The movie City Lights (1931) was one of the best works of Chaplin devoted to a young man who falls in love with a blind flower girl. The young fellow does everything possible to find the money for the operation which can restore the girl’s sight. This movie is based on traditional techniques used in other silent films. Chaplin avoids talks and pays special attention to the pantomime and gestures of the main characters. “Chaplin boldly solved the problem by ignoring speech and making City Lights in the way he had always worked before, as a silent film” (City lights. Charlie Chaplin 2009). For Chaplin, romance is perceived as a strange mix of logic and fantasy in which the impossible was made to seem real. But Chaplin seems to have best understood how dreamlike and surreal is the process of the film itself. “Already with his silent features he had paid great attention to the music played by live orchestra for the first runs of his feature films” (City lights. Charlie Chaplin 2009).
Using vivid gestures and body movements Chaplin develops a character into a model of “normalcy” and niceness. Like all citizens, the young man is eager to succeed and could become quite aggressive in competition, but beneath it all, there is a sound core of decency and innocence. Unlike the randomly organized shorts in other silent movies, City Lights has a kind of structural logic whereby a single misbegotten incident would be increasingly multiplied toward some catastrophic infinity. The heroes are simply overgrown whose naivety is mirrored in the middle-class world about them.
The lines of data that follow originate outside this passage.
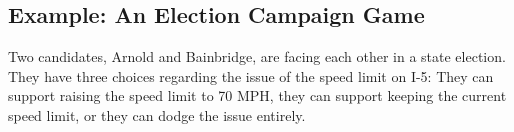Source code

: 

\subsection{Example: An Election Campaign Game}\label{Ex:election}




Two candidates, Arnold and Bainbridge, are facing each other in a state election. They have three choices regarding the issue of the speed limit on I-5: They can support raising the speed limit to 70 MPH, they can support keeping the current speed limit, or they can dodge the issue entirely. 

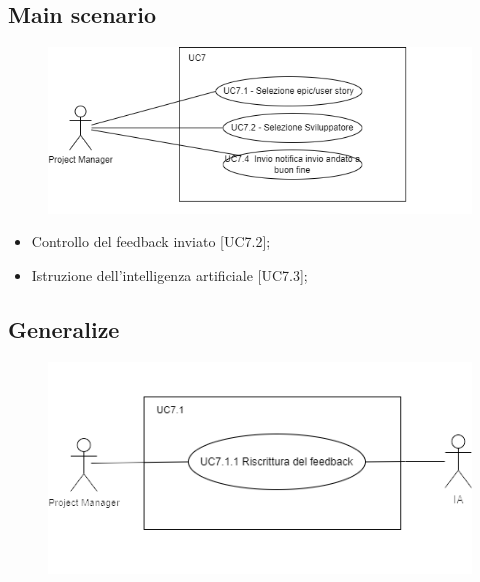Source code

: \documentclass{article}
\begin{document}
    \subsection*{Main scenario}
        \begin{figure}[h]
            \centering
            \includegraphics{./imgUML/UC7-zoom.png}
            \label{fig:immagine}
        \end{figure}
        \begin{itemize}
            \item Controllo del feedback inviato [UC7.2];
            \item Istruzione dell'intelligenza artificiale [UC7.3];
        \end{itemize}
        
    \subsection*{Generalize}
      \begin{figure}[h]
            \centering
            \includegraphics{./imgUML/UC7-zoom1.png}
            \label{fig:immagine}
        \end{figure}
\end{document}
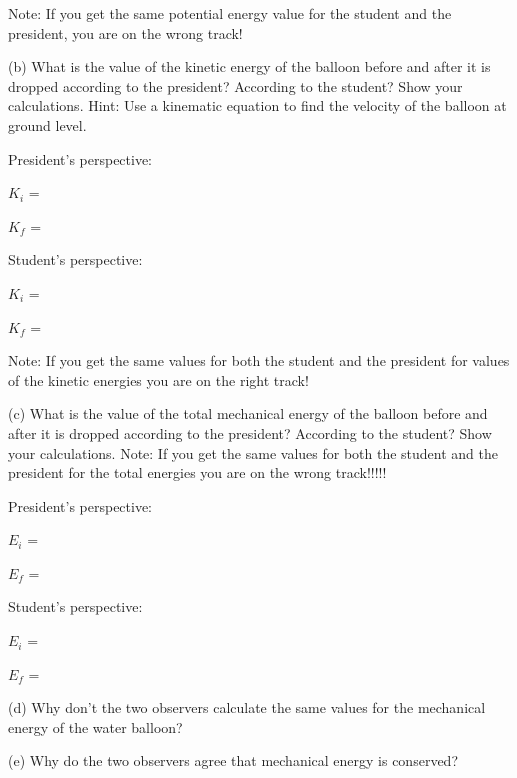 Note: If you get the same potential energy value for the student and the president,
you are on the wrong track!

(b) What is the value of the kinetic energy of the balloon before and after
it is dropped according to the president? According to the student? Show your
calculations. Hint: Use a kinematic equation to find the velocity of the balloon
at ground level.

President's perspective: 
\vspace{5mm}

\( K_{i} \) = 
\vspace{5mm}

\( K_{f} \) =

Student's perspective: 
\vspace{5mm}

\( K_{i} \) = 
\vspace{5mm}

\( K_{f} \) =
\vspace{5mm}

Note: If you get the same values for both the student and the president for
values of the kinetic energies you are on the right track!

(c) What is the value of the total mechanical energy of the balloon before and
after it is dropped according to the president? According to the student? Show
your calculations. Note: If you get the same values for both the student and
the president for the total energies you are on the wrong track!!!!!

President's perspective: 
\vspace{5mm}

\( E_{i} \) = 
\vspace{5mm}

\( E_{f} \) =
\vspace{5mm}

Student's perspective: 
\vspace{5mm}

\( E_{i} \) = 
\vspace{5mm}

\( E_{f} \) =
\vspace{5mm}

(d) Why don't the two observers calculate the same values for the mechanical
energy of the water balloon? 
\vspace{15mm}

(e) Why do the two observers agree that mechanical energy is conserved? 


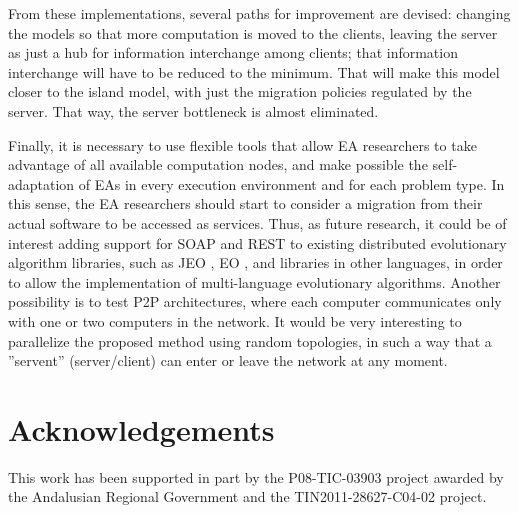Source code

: \documentclass[final,1p,times]{elsarticle}
\begin{document}
\medskip

From these implementations, several paths for improvement are devised: 
changing the models so that more computation is moved to the clients, leaving the server as just a hub for information interchange among clients; that information interchange will have to be reduced to the minimum. That will make this model closer to the island model, with just the migration policies regulated by the server. That way, the server bottleneck is almost eliminated. 


Finally, it is necessary to use flexible tools that allow EA researchers to take advantage of all  available computation nodes, and make possible the self-adaptation of EAs in every execution environment and for each problem type. 
In this sense, the EA researchers should start to consider a migration from their actual software to be accessed as services.
Thus, as future research, it could be of interest adding support for SOAP and REST to existing distributed evolutionary algorithm libraries, such as JEO \cite{maribel:jp2001}, EO \cite{EOEA01}, and libraries in other languages, in order to allow the implementation of multi-language evolutionary algorithms.
Another possibility is to test P2P architectures, where each computer communicates only with one or two computers in the network. 
It would be very interesting to parallelize the proposed method using random topologies, in such a way that a ''servent'' (server/client) can enter or leave the network at any moment.



\section*{Acknowledgements}

This work has been supported in part by 
the P08-TIC-03903 project awarded by the Andalusian Regional Government
and 
the TIN2011-28627-C04-02 project.




\end{document}
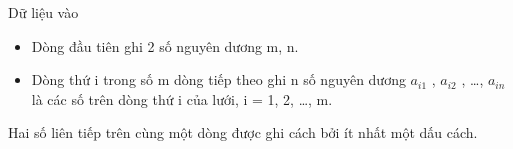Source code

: Dữ liệu vào
\begin{itemize}
	\item     Dòng đầu tiên ghi 2 số nguyên dương m, n.   
	\item     Dòng thứ i trong số m dòng tiếp theo ghi n số nguyên dương $a_{i1}$    , $a_{i2}$    , …, $a_{in}$    là các số trên dòng thứ i của lưới, i = 1, 2, …, m.   
\end{itemize}

   Hai số liên tiếp trên cùng một dòng được ghi cách bởi ít nhất một dấu cách.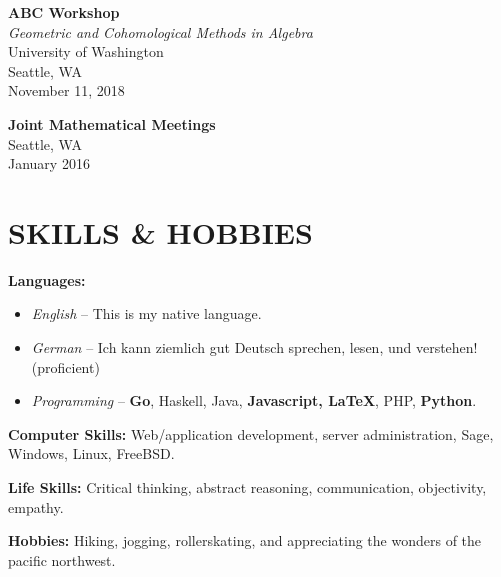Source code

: \documentclass[margin]{res} %
\begin{document}
\begin{resume}
{\bf ABC Workshop}\\
{\sl Geometric and Cohomological Methods in Algebra}\\
University of Washington\\
Seattle, WA\\
November 11, 2018

{\bf Joint Mathematical Meetings}\\
Seattle, WA\\
January 2016


\section{SKILLS \& HOBBIES} 

{\bf Languages:}
\begin{itemize} \itemsep -2pt
	\item {\sl English} -- This is my native language.
	\item {\sl German} -- Ich kann ziemlich gut Deutsch sprechen, lesen, und verstehen! (proficient)
	\item {\sl Programming} -- {\bf Go}, Haskell, Java, {\bf Javascript, \LaTeX}, PHP, {\bf Python}.
\end{itemize}
{\bf Computer Skills:} Web/application development, server administration, Sage, Windows, Linux, FreeBSD.

{\bf Life Skills:} Critical thinking, abstract reasoning, communication, objectivity, empathy.

{\bf Hobbies:} Hiking, jogging, rollerskating, and appreciating the wonders of the pacific northwest.



\end{resume}
\end{document}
The contrast is achieved with the help of different genders and different appearance of the main characters. And the physical contrast they present on the screen is unquestionably funny. The young flower girl, the weak, whimpering, and barely coordinated little fool, and the young man, the inept, self-important, and inflated bully, offered a comic version of a worker which Chaplin might have admired. “Inexperience was never a disadvantage in Chaplin’s eyes – he just wanted actors who would obediently follow his instruction. He was impressed by her (Virginia Cherrill) ability to give the impression of blindness” (City lights. Charlie Chaplin 2009). Chaplin has shot close-ups, reverse angles, tilts, and pans on position to be intercut later with the rest of his footage, and Chaplin has assumed a third-person point of view toward his topic throughout the film. Chaplin has also directed the movie in enacting or re-enacting certain scenes before the camera to accord with an insecurely constructed. Chaplin has edited his film as a narrative and has reconstructed reality instead of simply recording it. City Lights is attacked as poetic romance rather than an accurate representation of love, and it is acclaimed by critics on precisely the same grounds.
In sum, the silent love story creates a unique blend of slapstick and pantomime, but purely visual comedy is necessarily destroyed by a romantic plot. Another important silent feature is music which supports the plot development and characters’ gestures and mimics.
References
City lights. Charlie Chaplin. 2009. Web.